Бэлла Асхатовна повернулась, чтобы войти в здание.
Взлетевший над головой женщины топорик для рубки мяса вонзился в спину Гурбер. Со страшным криком та рванулась и побежала, но ноги подкосились, и Бэлла Асхатовна боком упала на тротуар, заскребла его ухоженными ногтями, недоуменно скуля. Подскочив к ней раньше, чем опомнились шофер и охранник, Долгина
– Это за дочку тебе… – прошептала Долгина, замахиваясь снова. Гурбер повернулась на живот и, булькая, поползла, оставляя за собой след из крови и дерьма. – Нет. Куда? – спокойно, даже как-то отрешенно спросила Долгина и нанесла еще один удар – в затылок – за секунду до того, как пуля опомнившегося охранника попала ей под левую лопатку. – Люда, доча, – вздохнула женщина, падая поперек все еще дергающейся чиновницы.

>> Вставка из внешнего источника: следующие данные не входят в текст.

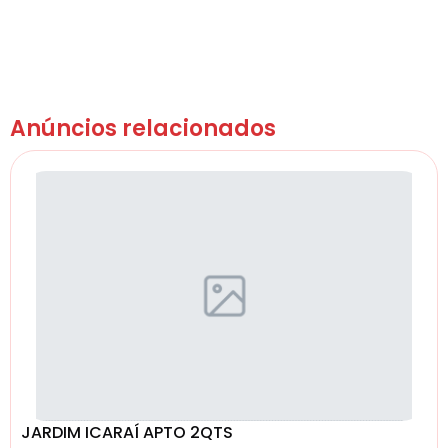
Anúncios relacionados
JARDIM ICARAÍ APTO 2QTS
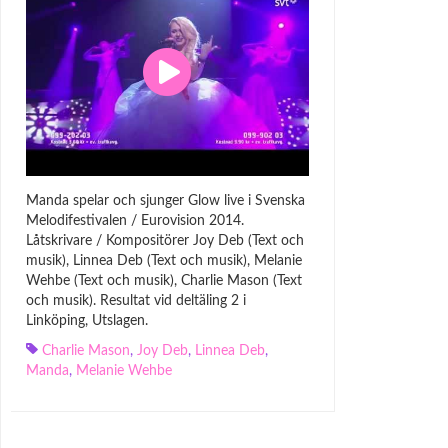
Manda spelar och sjunger Glow live i Svenska
Melodifestivalen / Eurovision 2014.
Låtskrivare / Kompositörer Joy Deb (Text och
musik), Linnea Deb (Text och musik), Melanie
Wehbe (Text och musik), Charlie Mason (Text
och musik). Resultat vid deltäling 2 i
Linköping, Utslagen.
Charlie Mason
,
Joy Deb
,
Linnea Deb
,
Manda
,
Melanie Wehbe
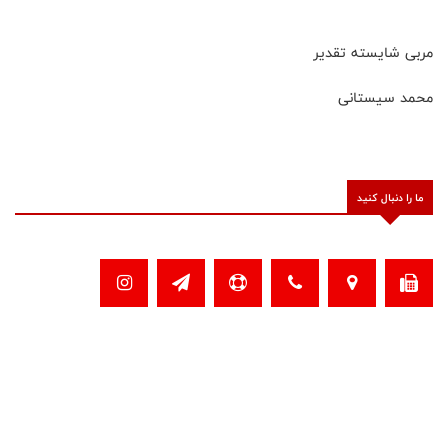
مربی شایسته تقدیر
محمد سیستانی
ما را دنبال کنید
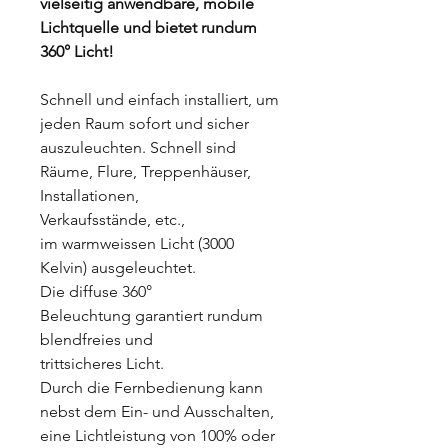
vielseitig anwendbare, mobile
Lichtquelle und bietet rundum
360° Licht!
Schnell und einfach installiert, um
jeden Raum sofort und sicher
auszuleuchten. Schnell sind
Räume, Flure, Treppenhäuser,
Installationen,
Verkaufsstände, etc.,
im warmweissen Licht (3000
Kelvin) ausgeleuchtet.
Die diffuse 360°
Beleuchtung garantiert rundum
blendfreies und
trittsicheres Licht.
Durch die Fernbedienung kann
nebst dem Ein- und Ausschalten,
eine Lichtleistung von 100% oder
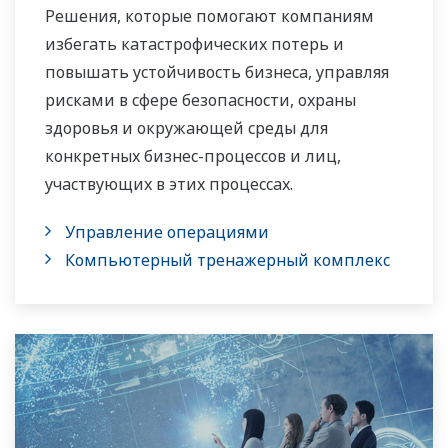
Решения, которые помогают компаниям
избегать катастрофических потерь и
повышать устойчивость бизнеса, управляя
рисками в сфере безопасности, охраны
здоровья и окружающей среды для
конкретных бизнес-процессов и лиц,
участвующих в этих процессах.
Управление операциями
Компьютерный тренажерный комплекс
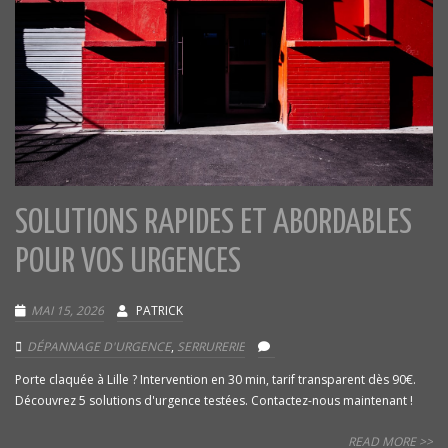
SOLUTIONS RAPIDES ET ABORDABLES
POUR VOS URGENCES
MAI 15, 2026
PATRICK
DÉPANNAGE D'URGENCE
,
SERRURERIE
Porte claquée à Lille ? Intervention en 30 min, tarif transparent dès 90€.
Découvrez 5 solutions d'urgence testées. Contactez-nous maintenant !
READ MORE >>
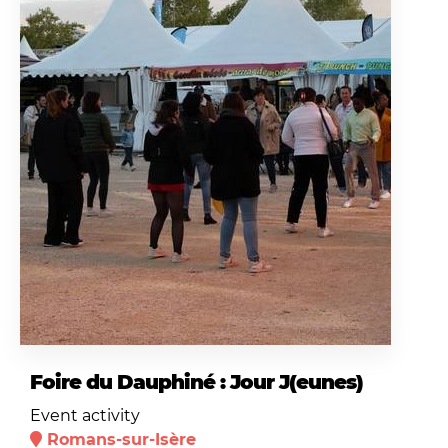
Foire du Dauphiné : Jour J(eunes)
Event activity
Romans-sur-Isère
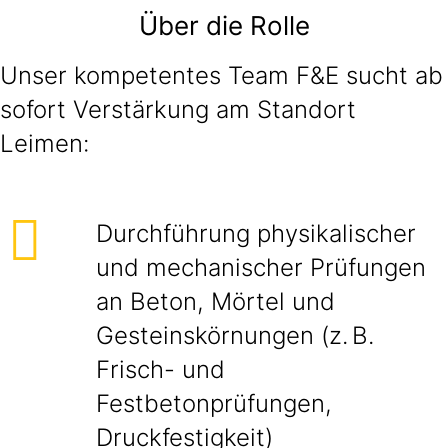
Über die Rolle
Unser kompetentes Team F&E sucht ab
sofort Verstärkung am Standort
Leimen:
Durchführung physikalischer
und mechanischer Prüfungen
an Beton, Mörtel und
Gesteinskörnungen (z. B.
Frisch- und
Festbetonprüfungen,
Druckfestigkeit)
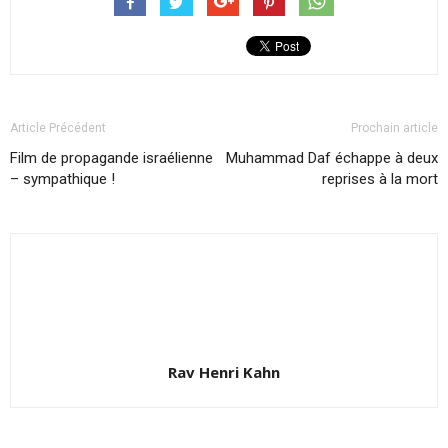
Article Précédent
Prochain article
Film de propagande israélienne
Muhammad Daf échappe à deux
– sympathique !
reprises à la mort
Rav Henri Kahn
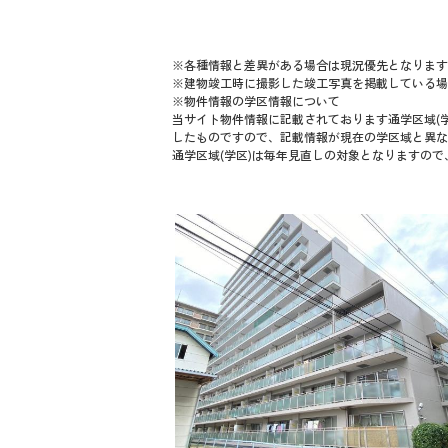
※各種情報と差異がある場合は現況優先となります
※建物竣工時に撮影した竣工写真を掲載している場
※物件情報の学区情報について
当サイト物件情報に記載されております通学区域(学
したものですので、記載情報が現在の学区域と異な
通学区域(学区)は毎年見直しの対象となりますの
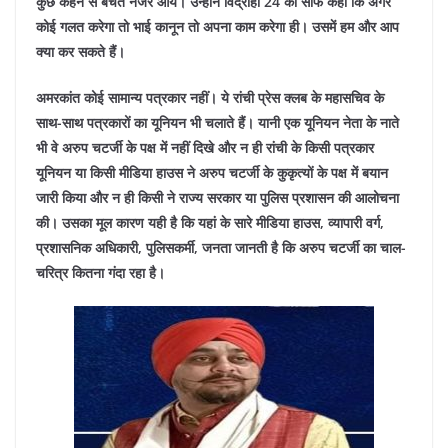
कुछ कहने से बचते नजर आये। उन्होंने विद्रोही 24 को साफ कहा कि अगर
कोई गलत करेगा तो भाई कानून तो अपना काम करेगा ही। उसमें हम और आप
क्या कर सकते हैं।
अमरकांत कोई सामान्य पत्रकार नहीं। ये रांची प्रेस क्लब के महासचिव के
साथ-साथ पत्रकारों का यूनियन भी चलाते हैं। यानी एक यूनियन नेता के नाते
भी वे अरुप चटर्जी के पक्ष में नहीं दिखे और न ही रांची के किसी पत्रकार
यूनियन या किसी मीडिया हाउस ने अरुप चटर्जी के कुकृत्यों के पक्ष में बयान
जारी किया और न ही किसी ने राज्य सरकार या पुलिस प्रशासन की आलोचना
की। उसका मूल कारण यही है कि यहां के सारे मीडिया हाउस, व्यापारी वर्ग,
प्रशासनिक अधिकारी, पुलिसकर्मी, जनता जानती है कि अरुप चटर्जी का चाल-
चरित्र कितना गंदा रहा है।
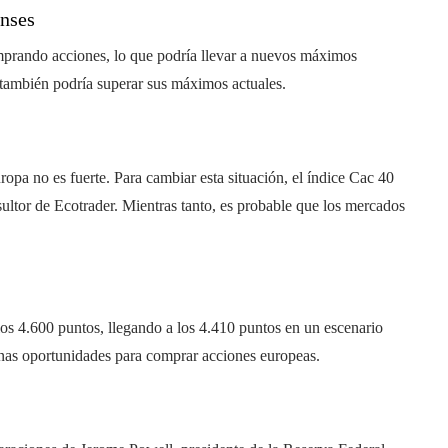
nses
omprando acciones, lo que podría llevar a nuevos máximos
también podría superar sus máximos actuales.
ropa no es fuerte. Para cambiar esta situación, el índice Cac 40
ultor de Ecotrader. Mientras tanto, es probable que los mercados
los 4.600 puntos, llegando a los 4.410 puntos en un escenario
nas oportunidades para comprar acciones europeas.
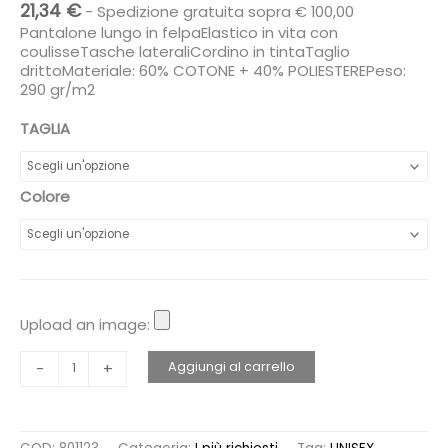
21,34
€
- Spedizione gratuita sopra € 100,00
Pantalone lungo in felpaElastico in vita con
coulisseTasche lateraliCordino in tintaTaglio
drittoMateriale: 60% COTONE + 40% POLIESTEREPeso:
290 gr/m2
TAGLIA
Colore
Upload an image:
PANTALONE
Aggiungi al carrello
-
+
UNISEX
FELPA
PREMIUM
quantità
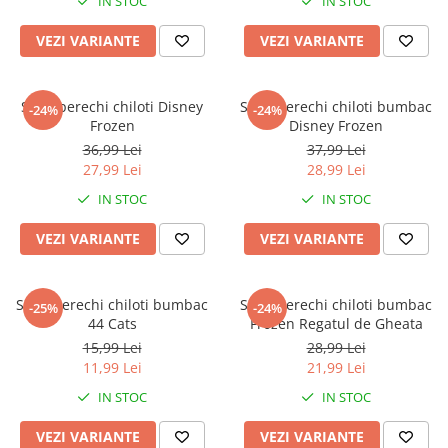
IN STOC
IN STOC
VEZI VARIANTE
VEZI VARIANTE
Set 3 perechi chiloti Disney
Set 3 perechi chiloti bumbac
-24%
-24%
Frozen
Disney Frozen
36,99 Lei
37,99 Lei
27,99 Lei
28,99 Lei
IN STOC
IN STOC
VEZI VARIANTE
VEZI VARIANTE
Set 3 perechi chiloti bumbac
Set 3 perechi chiloti bumbac
-25%
-24%
44 Cats
Frozen Regatul de Gheata
15,99 Lei
28,99 Lei
11,99 Lei
21,99 Lei
IN STOC
IN STOC
VEZI VARIANTE
VEZI VARIANTE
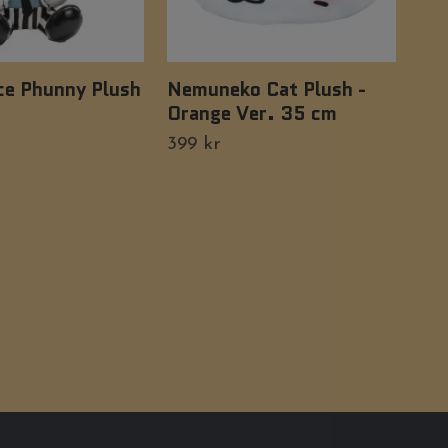
ce Phunny Plush
Nemuneko Cat Plush -
Fiv
Orange Ver. 35 cm
Plu
- 
399 kr
Tillf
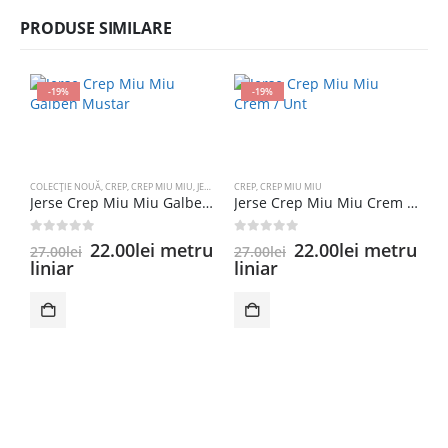
PRODUSE SIMILARE
-19%
-19%
COLECȚIE NOUĂ
,
CREP
,
CREP MIU MIU
,
JERSE CREP MIU-MIU
CREP
,
CREP MIU MIU
Jerse Crep Miu Miu Galben Mustar
Jerse Crep Miu Miu Crem / Unt
0
out of 5
0
out of 5
Prețul
Prețul
Prețul
Prețul
22.00
lei
metru
22.00
lei
metru
27.00
lei
27.00
lei
inițial
curent
inițial
curent
liniar
liniar
a
este:
a
este:
C
fost:
22.00lei.
fost:
22.00lei.
27.00lei.
27.00lei.
0
2
l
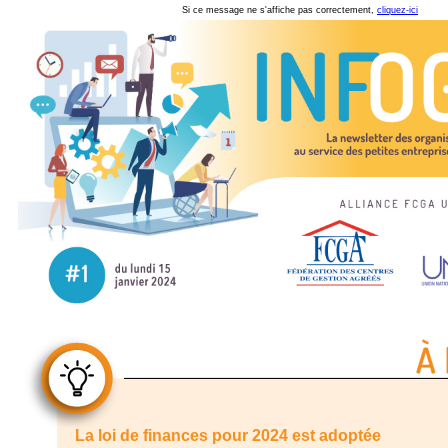
Si ce message ne s'affiche pas correctement,
cliquez-ici
La loi de finances pour 2024 est adoptée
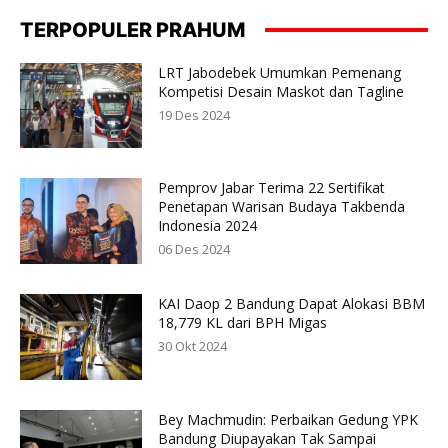
TERPOPULER PRAHUM
LRT Jabodebek Umumkan Pemenang
Kompetisi Desain Maskot dan Tagline
19 Des 2024
Pemprov Jabar Terima 22 Sertifikat
Penetapan Warisan Budaya Takbenda
Indonesia 2024
06 Des 2024
KAI Daop 2 Bandung Dapat Alokasi BBM
18,779 KL dari BPH Migas
30 Okt 2024
Bey Machmudin: Perbaikan Gedung YPK
Bandung Diupayakan Tak Sampai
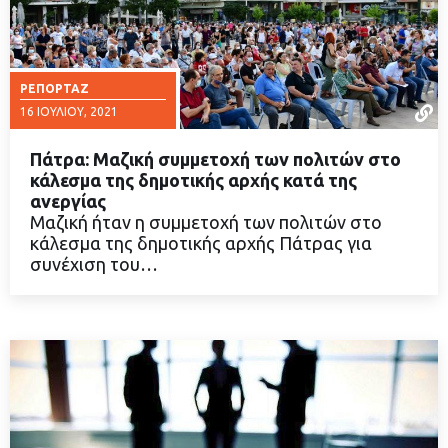
ΡΕΠΟΡΤΆΖ
16 ΙΟΥΛΊΟΥ, 2021
Πάτρα: Μαζική συμμετοχή των πολιτών στο
κάλεσμα της δημοτικής αρχής κατά της
ανεργίας
Μαζική ήταν η συμμετοχή των πολιτών στο
ΔΙΑΒΑΣΤΕ ΠΕΡΙΣΣΟΤΕΡΑ
κάλεσμα της δημοτικής αρχής Πάτρας για
συνέχιση του…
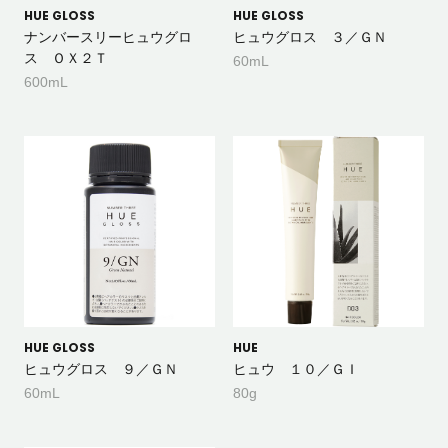
HUE GLOSS
HUE GLOSS
ナンバースリーヒュウグロ
ヒュウグロス ３／ＧＮ
ス ＯＸ２Ｔ
60mL
600mL
HUE GLOSS
HUE
ヒュウグロス ９／ＧＮ
ヒュウ １０／ＧＩ
60mL
80g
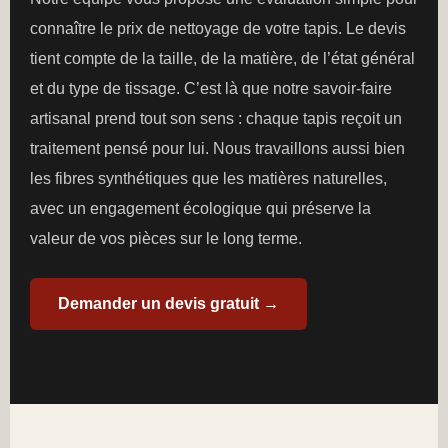
connaître le prix de nettoyage de votre tapis. Le devis
tient compte de la taille, de la matière, de l’état général
et du type de tissage. C’est là que notre savoir-faire
artisanal prend tout son sens : chaque tapis reçoit un
traitement pensé pour lui. Nous travaillons aussi bien
les fibres synthétiques que les matières naturelles,
avec un engagement écologique qui préserve la
valeur de vos pièces sur le long terme.
Demander un devis gratuit →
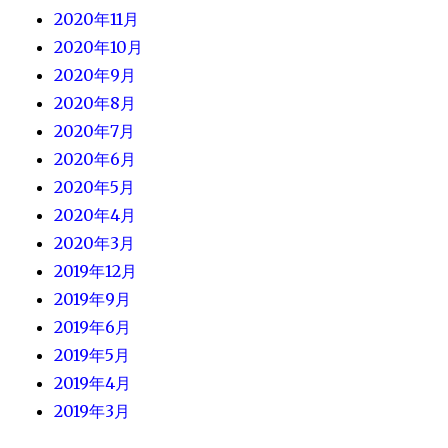
2020年11月
2020年10月
2020年9月
2020年8月
2020年7月
2020年6月
2020年5月
2020年4月
2020年3月
2019年12月
2019年9月
2019年6月
2019年5月
2019年4月
2019年3月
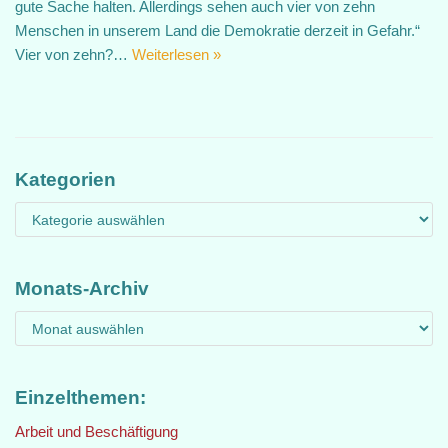
gute Sache halten. Allerdings sehen auch vier von zehn
Menschen in unserem Land die Demokratie derzeit in Gefahr.“
Vier von zehn?…
Weiterlesen »
Kategorien
Monats-Archiv
Einzelthemen:
Arbeit und Beschäftigung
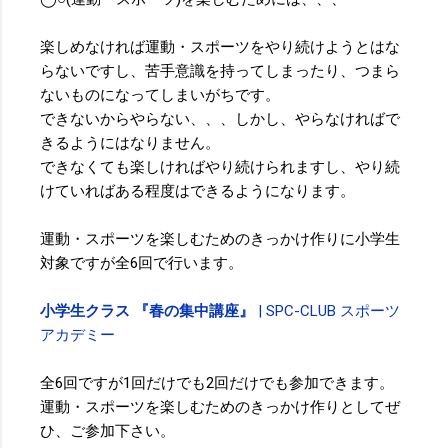
楽しめなければ運動・スポーツをやり続けようとはな
らないですし、苦手意識を持ってしまったり、つまら
ないものになってしまいがちです。
できないからやらない、、、しかし、やらなければで
きるようにはなりません。
できなくても楽しければやり続けられますし、やり続
けていればある程度はできるようになります。
運動・スポーツを楽しむためのきっかけ作りに小学生
対象ですが全6回で行います。
小学生クラス 『春の集中講座』
| SPC-CLUB スポーツ
アカデミー
全6回ですが1回だけでも2回だけでも参加できます。
運動・スポーツを楽しむためのきっかけ作りとしてぜ
ひ、ご参加下さい。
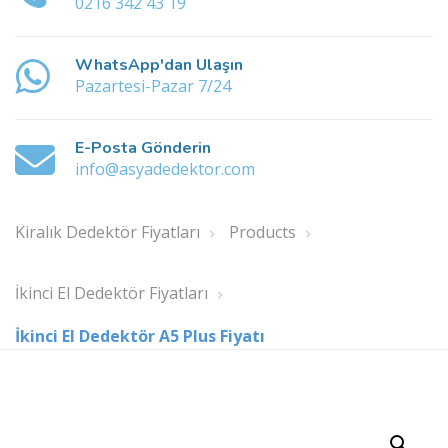
0216 342 43 19
WhatsApp'dan Ulaşın
Pazartesi-Pazar 7/24
E-Posta Gönderin
info@asyadedektor.com
Kiralık Dedektör Fiyatları
Products
İkinci El Dedektör Fiyatları
İkinci El Dedektör A5 Plus Fiyatı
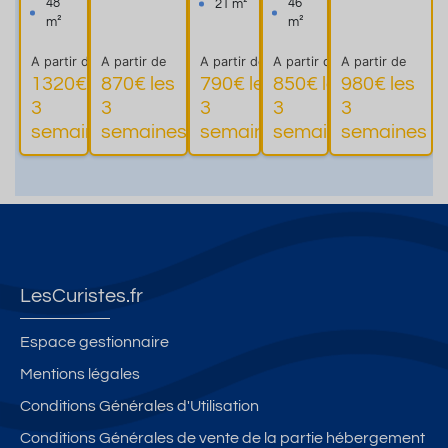
- 2
grande
-
Selon les
48
46
21 m²
pièc
terrass
Parki
normes
m²
m²
es
e
ng-
2021
A partir de
A partir de
A partir de
A partir de
A partir de
1320€ les
870€ les
790€ les
850€ les
980€ les
3
3
3
3
3
Plus
Plus
Plus
P
semaines
semaines
semaines
semaines
semaines
d'informations
d'informations
d'informations
d'informati
LesCuristes.fr
Espace gestionnaire
Mentions légales
Conditions Générales d'Utilisation
Conditions Générales de vente de la partie hébergement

Люди вокруг стояли молча. Охранник продолжал целиться. И лишь через долгие несколько секунд кто-то закричал:
– Убилииииииииииииииииии!!!
Домой Тимка возвращался утром. Он очень устал и еле брел по улице, бездумно наблюдая, как ветер – утренний, уже почти осенний, таскает тут и там клочья разного мусора, в последнее время потихоньку заполнявшего город. Больше всего хотелось добраться до своей комнаты, лечь и не вставать часов восемь. Конечно, хорошо бы помыться перед этим… но последнее время горячей воды не было совсем, да и холодную давали с такими перерывами, что во многих домах впрок наполняли ванны – вовсе не для того, чтобы мыться.
Прошлую ночь они всей семеркой отлеживались в коллекторе, недалеко от авиазавода – почти там, где забросали самодельными гранатами грузовик миссии. Лисья хитрость помогла – искать их рядом с местом теракта никто не стал. Но за ночь мальчишки намерзлись на холодных трубах и не выспались. Тимка тоскливо подумал, что еще полгода назад, не приди он ночевать, родители подняли бы тааааакууую бучу… а сейчас – нет. Сейчас им все равно. И от этой мысли холод внутри сворачивался в тугой ком и подпрыгивал к горлу…
…В подъезде внизу еще две квартиры оказались брошенными. Двери уже взломаны, внутри пусто. Тимка прошел мимо (лифт висел между этажами – света явно нет) и долго-долго взбирался на пятый этаж. Открыл дверь своим ключом и открыл рот – сказать по старой привычке: «Я дома!» – но не сказал. Зачем? С кухни слышался голос отца:
– Ты не вейся, чеоооорный вороооон…
Майор Филяев пил все последние месяцы напролет – с того момента, как распустили его часть. Тимка не был уверен: а знаете ли он, что его сын больше не кадет? Мать сперва пыталась удерживать отца… но уже с месяц пила вместе с ним. Тимка как мог заботился о родителях, потихоньку менял и распродавал вещи… Ни брезгливости, ни ненависти – подтирая за ними, затаскивая в постель, глядя на нечеловеческие пропитые лица – он не испытывал. Только острую жалость и дикую всепоглощающую тоску – тоску, которая рассеивалась лишь в моменты, когда он по ночам стрелял или поджигал. Ему вспоминался парень, который дал им первое оружие – и с ним хоть какой-то смысл в жизни. Для бывшего кадета Тимки Филяева щемящая любовь к родителям и ненависть к тем, кто сломал его семью и мечту, стали смыслом жизни.